→ Okunacak Metin
________________________________________
Türk turizminin kalbinde meydana gelen bu korkunç olayın tam da Internet Gazetesi Radikal’in köşe yazarı Ezgi Başaran’ın ‘Tehlike Uyarısı: Bu IŞİD’çiler nerede'’ başlıklı yazısının yayımlandığı gün vuku bulmasının son derece ibret verici olduğunu belirten Çıray ‘Türkiye’nin 7 Haziran’ın hemen ertesinde peş peşe yaşadığı ve vatandaşlarımızda ağır travmalara yol açan terör olaylarının hiçbiri tesadüf değildir. Ne IŞİD’in canlı bombalarının yol açtığı feci katliamlar, ne de Güneydoğumuzda yaşanan Türkiye Cumhuriyetinin egemenliğini sarsan iç savaş manzaraları habersiz, hazırlıksız yakalandığımız olaylardır. Bütün bu dehşet verici olaylar sarmalı, 13 yıllık AKP iktidarlarının tek adam devletine kilitlenmiş nihai hedefine yönelik iç ve dış politikaların neredeyse matematiksel bir kesinlikle öngörülebilecek sonuçlarıdır. Çünkü Suriye’de AKP’nin takip ettiği politikaların Türkiye’nin iç güvenliği için çok ciddi neticeler doğurabileceğini bölgenin demografisini ve hassas tarihsel dengelerini bilen herkes görüyordu. TBMM’de 2012’de yaptığım konuşmada ‘çok Müslüman kanı akıtacaksınız, çok’ demiştim. Tek adamın ideolojik ve diktatoryal hesaplarla yaptığı dış politika tercihlerinin Türkiye’de kitlesel cinayetlerle noktalanabilecek terör saldırılarını tetikleyeceğini haber vermiştik.” dedi.
KANLI OLAYLARIN SİYASİ SORUMLUSU ERDOĞAN VE HÜKÜMETİDİR
Dış politikada derin tarihsel bilgeliğin sonucu olan ‘yurtta barış dünyada barış’ ilkesinin terk edilmesinin Güneydoğu’da da büyük güvenlik zaaflarına yol açacağı uyarıların da sürekli yaptığını vurgulayan Çıray, bu uyarıların da hiçbir şekilde dikkate alınmadığını ifade etti. Çıray, Güneydoğu’da yaşanan ve Türkiye Cumhuriyeti’nin bölgedeki egemenliğini doksan üç yıldır ilk kez sorgulanır hale getiren iç savaş manzaralarının da aynı şekilde sürpriz olmadığının altını çizdi. Adeta ‘bağıra bağıra’ gelen bu çok üzücü ve ürkütücü durumun AKP’nin radikal-fundemantalist zihniyetinin ve bu zihniyete uygun otokratik sistemi kurma projesinin doğal bir ürünü olduğunu belirten Çıray ‘Erdoğan ve hükümeti bu yüzden önce sıfır terörle devraldığı mirası bozuk para gibi harcadı. Sonra PKK’ya yeniden özgüven kazandıran ve onu eşit, hatta daha güçlü müzakereci konumuna getiren politikalar uyguladı. Netice 2005’ten itibaren ayrılıkçı ırkçı terörün güçlenmesi oldu. 2005-2009 arasında seçimlere göre yürürlüğe konan çatışma-çatışmasızlık döngüleri sonunda Oslo müzakerelerine ve Habur faciasına gelindi. Müzakerelerde yer alan üst düzey MİT görevlisi kadın görevlinin gülerek itiraf ettiği gibi metropollerin bile tıka basa patlayıcı doldurulduğu biliniyordu. Yine sözde açılım süreci içinde terör örgütünün sözde bölgesel sivil toplum ve gençlik organizasyonlarıyla tüm bölgeyi kana bulayan silah, bomba yığınaklarını yapıp, şehir savaşı için gerekli araç ve malzemeleri sağladığını adeta devletin sivil ve güvenlik bürokrasisinin gözleri önünde gerçekleşmesine göz yumuldu’ dedi.
________________________________________
→ Listelenen Veriler
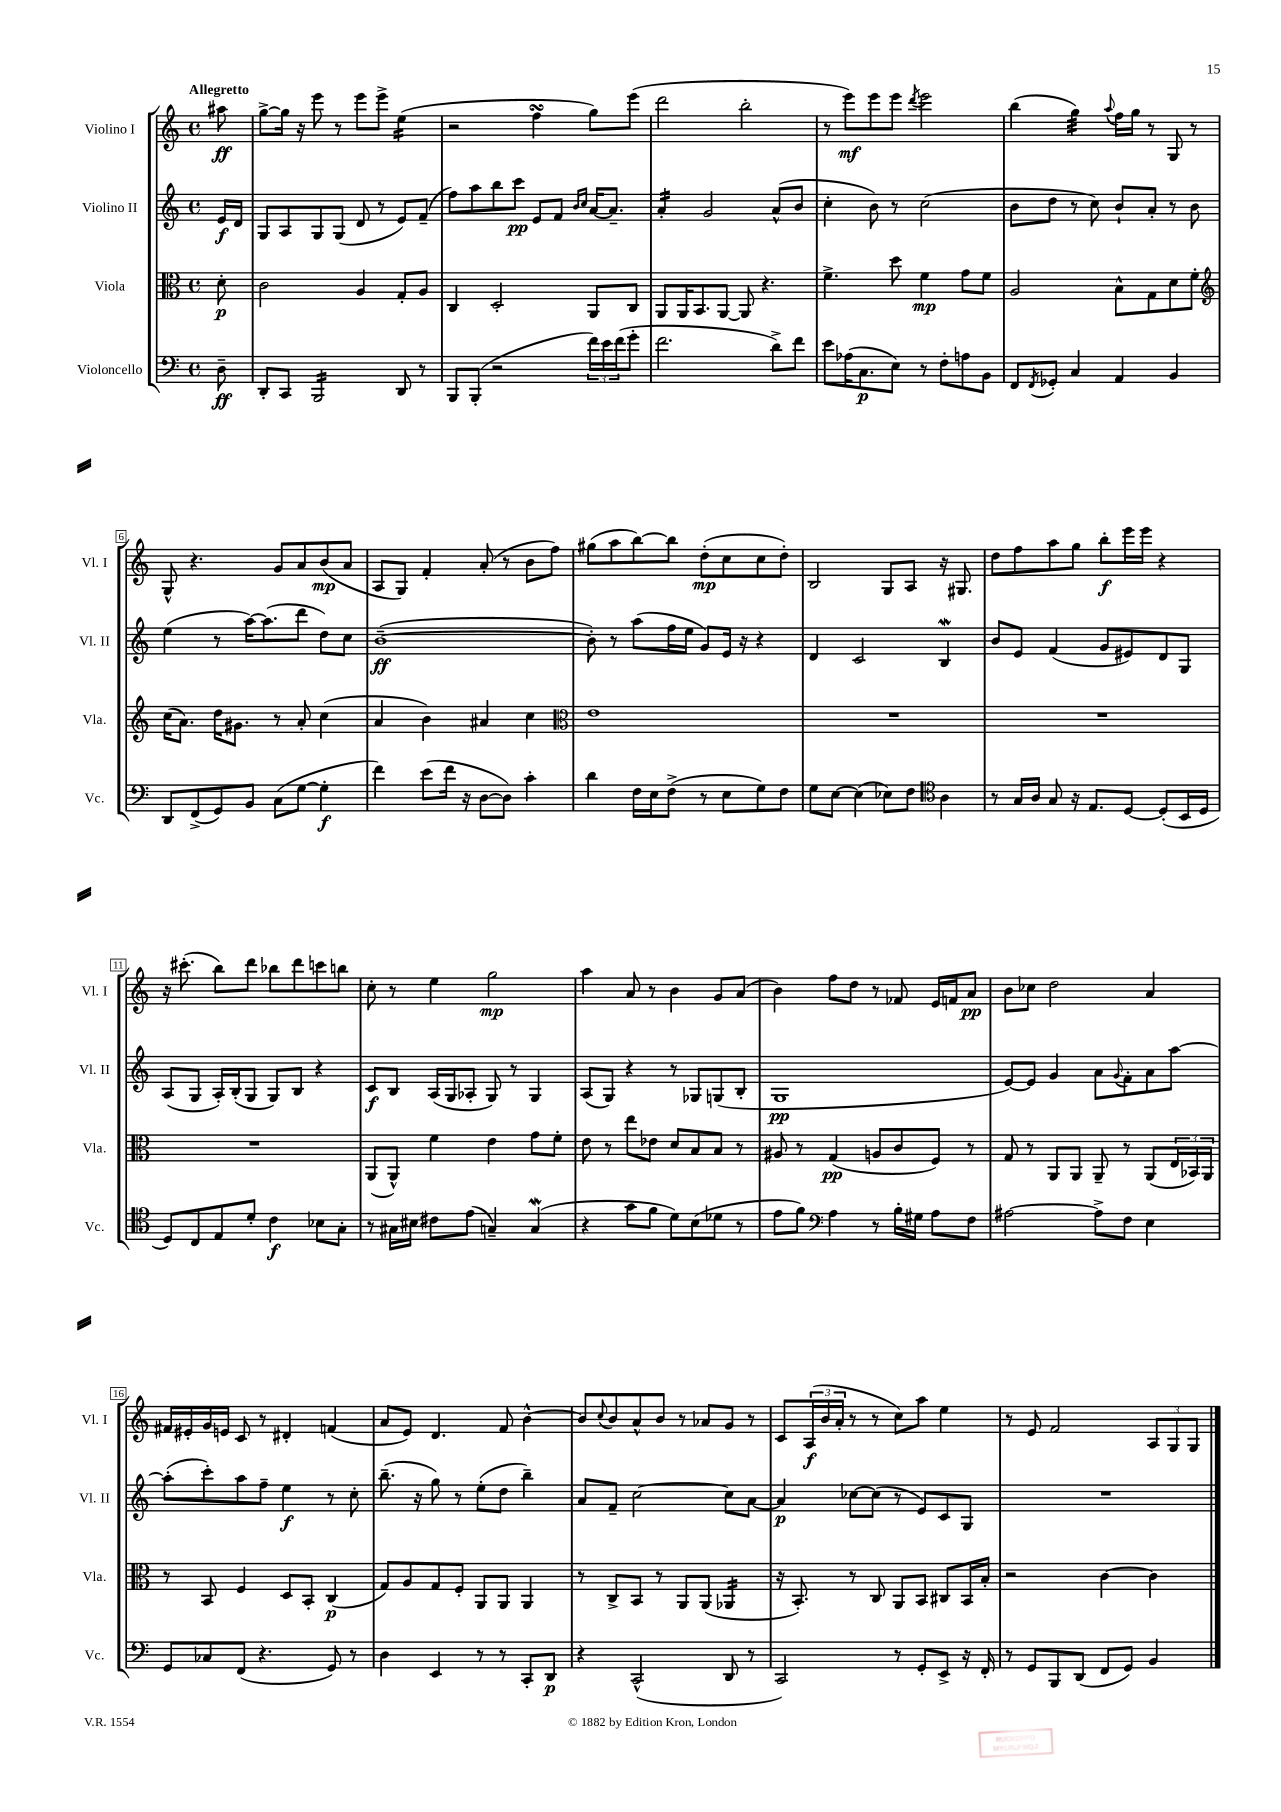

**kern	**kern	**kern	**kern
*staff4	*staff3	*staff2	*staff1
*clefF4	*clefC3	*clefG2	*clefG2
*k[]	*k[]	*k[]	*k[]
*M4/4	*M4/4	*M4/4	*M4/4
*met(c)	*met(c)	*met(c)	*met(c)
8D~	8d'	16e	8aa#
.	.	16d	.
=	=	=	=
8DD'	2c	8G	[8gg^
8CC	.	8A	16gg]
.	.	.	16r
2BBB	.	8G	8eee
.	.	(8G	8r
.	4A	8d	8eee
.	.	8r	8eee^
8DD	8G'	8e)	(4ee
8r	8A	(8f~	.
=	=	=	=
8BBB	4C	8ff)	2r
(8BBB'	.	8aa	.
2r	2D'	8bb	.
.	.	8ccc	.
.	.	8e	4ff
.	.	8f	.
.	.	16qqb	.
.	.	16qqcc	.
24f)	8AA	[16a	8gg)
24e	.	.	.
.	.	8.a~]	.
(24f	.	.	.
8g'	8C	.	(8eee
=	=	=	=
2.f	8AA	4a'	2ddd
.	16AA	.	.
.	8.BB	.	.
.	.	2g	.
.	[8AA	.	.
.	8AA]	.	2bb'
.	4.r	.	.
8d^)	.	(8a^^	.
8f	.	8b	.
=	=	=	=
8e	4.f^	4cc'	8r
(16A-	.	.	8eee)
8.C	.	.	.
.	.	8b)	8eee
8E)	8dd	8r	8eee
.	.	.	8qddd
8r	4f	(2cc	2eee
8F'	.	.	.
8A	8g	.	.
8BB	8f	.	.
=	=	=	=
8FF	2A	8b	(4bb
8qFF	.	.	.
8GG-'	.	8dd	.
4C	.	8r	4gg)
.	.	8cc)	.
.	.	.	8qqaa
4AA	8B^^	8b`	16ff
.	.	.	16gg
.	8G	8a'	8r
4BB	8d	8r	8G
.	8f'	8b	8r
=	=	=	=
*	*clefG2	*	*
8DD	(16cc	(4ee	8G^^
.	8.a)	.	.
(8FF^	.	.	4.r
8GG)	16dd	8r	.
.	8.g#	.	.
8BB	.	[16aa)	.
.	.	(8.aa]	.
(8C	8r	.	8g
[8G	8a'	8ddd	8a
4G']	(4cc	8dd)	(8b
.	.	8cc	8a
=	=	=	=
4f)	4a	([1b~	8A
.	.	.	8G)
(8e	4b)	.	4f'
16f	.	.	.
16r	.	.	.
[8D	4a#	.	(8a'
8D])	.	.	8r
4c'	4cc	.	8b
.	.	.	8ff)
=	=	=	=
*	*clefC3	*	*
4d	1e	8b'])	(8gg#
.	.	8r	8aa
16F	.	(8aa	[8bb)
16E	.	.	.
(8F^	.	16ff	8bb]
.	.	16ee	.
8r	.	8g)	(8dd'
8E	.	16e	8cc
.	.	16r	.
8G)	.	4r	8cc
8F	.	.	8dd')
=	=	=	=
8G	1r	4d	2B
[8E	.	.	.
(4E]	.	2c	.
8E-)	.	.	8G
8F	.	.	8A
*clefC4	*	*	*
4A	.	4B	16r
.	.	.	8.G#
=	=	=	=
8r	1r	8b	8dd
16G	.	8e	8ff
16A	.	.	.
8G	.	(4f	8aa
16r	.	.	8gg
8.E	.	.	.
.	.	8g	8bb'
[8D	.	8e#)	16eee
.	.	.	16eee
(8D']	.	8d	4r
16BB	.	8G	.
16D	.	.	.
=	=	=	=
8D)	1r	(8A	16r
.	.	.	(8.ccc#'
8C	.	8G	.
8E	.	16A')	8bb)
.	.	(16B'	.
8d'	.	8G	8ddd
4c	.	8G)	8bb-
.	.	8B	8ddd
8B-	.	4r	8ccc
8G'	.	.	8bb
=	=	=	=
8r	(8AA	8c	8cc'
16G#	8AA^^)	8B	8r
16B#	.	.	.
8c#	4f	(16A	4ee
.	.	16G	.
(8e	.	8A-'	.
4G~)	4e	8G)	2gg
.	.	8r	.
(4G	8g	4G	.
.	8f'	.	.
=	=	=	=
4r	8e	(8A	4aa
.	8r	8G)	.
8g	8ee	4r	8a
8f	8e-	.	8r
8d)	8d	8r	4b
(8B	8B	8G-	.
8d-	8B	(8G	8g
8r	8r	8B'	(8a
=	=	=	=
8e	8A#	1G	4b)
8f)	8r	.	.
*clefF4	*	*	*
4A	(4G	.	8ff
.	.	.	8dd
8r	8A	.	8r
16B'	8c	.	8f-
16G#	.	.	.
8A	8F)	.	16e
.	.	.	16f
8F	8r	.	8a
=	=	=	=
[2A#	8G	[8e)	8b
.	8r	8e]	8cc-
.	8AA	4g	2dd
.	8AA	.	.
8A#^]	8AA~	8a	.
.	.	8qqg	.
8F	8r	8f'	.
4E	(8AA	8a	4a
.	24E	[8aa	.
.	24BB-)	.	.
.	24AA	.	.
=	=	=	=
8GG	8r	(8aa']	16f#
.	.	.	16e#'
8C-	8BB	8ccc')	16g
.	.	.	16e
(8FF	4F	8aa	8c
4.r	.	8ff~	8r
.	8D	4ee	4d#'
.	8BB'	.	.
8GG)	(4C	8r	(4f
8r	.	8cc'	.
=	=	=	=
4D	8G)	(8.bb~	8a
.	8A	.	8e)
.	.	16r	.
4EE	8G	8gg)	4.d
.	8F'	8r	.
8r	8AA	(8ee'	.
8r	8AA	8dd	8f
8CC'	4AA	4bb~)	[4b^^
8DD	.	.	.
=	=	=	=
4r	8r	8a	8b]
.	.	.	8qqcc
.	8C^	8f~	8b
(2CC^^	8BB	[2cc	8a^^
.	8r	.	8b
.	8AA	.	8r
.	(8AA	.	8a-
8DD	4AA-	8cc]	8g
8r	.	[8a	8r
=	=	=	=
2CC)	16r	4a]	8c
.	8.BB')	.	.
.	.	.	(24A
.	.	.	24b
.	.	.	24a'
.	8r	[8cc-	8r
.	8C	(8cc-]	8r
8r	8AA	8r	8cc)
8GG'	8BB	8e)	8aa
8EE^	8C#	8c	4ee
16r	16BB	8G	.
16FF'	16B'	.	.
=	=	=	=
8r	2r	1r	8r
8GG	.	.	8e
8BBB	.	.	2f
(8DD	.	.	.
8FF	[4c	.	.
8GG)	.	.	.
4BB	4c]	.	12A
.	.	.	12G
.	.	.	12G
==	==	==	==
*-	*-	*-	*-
________________________________________
→ Yapılması Gereken
Okunacak metne göre Çıray, TBMM'de "çok Müslüman kanı akıtacaksınız, çok" sözlerini hangi yıl yaptığı konuşmada söylemişti?

→ Tam Cevap
2012'de yaptığı konuşmada.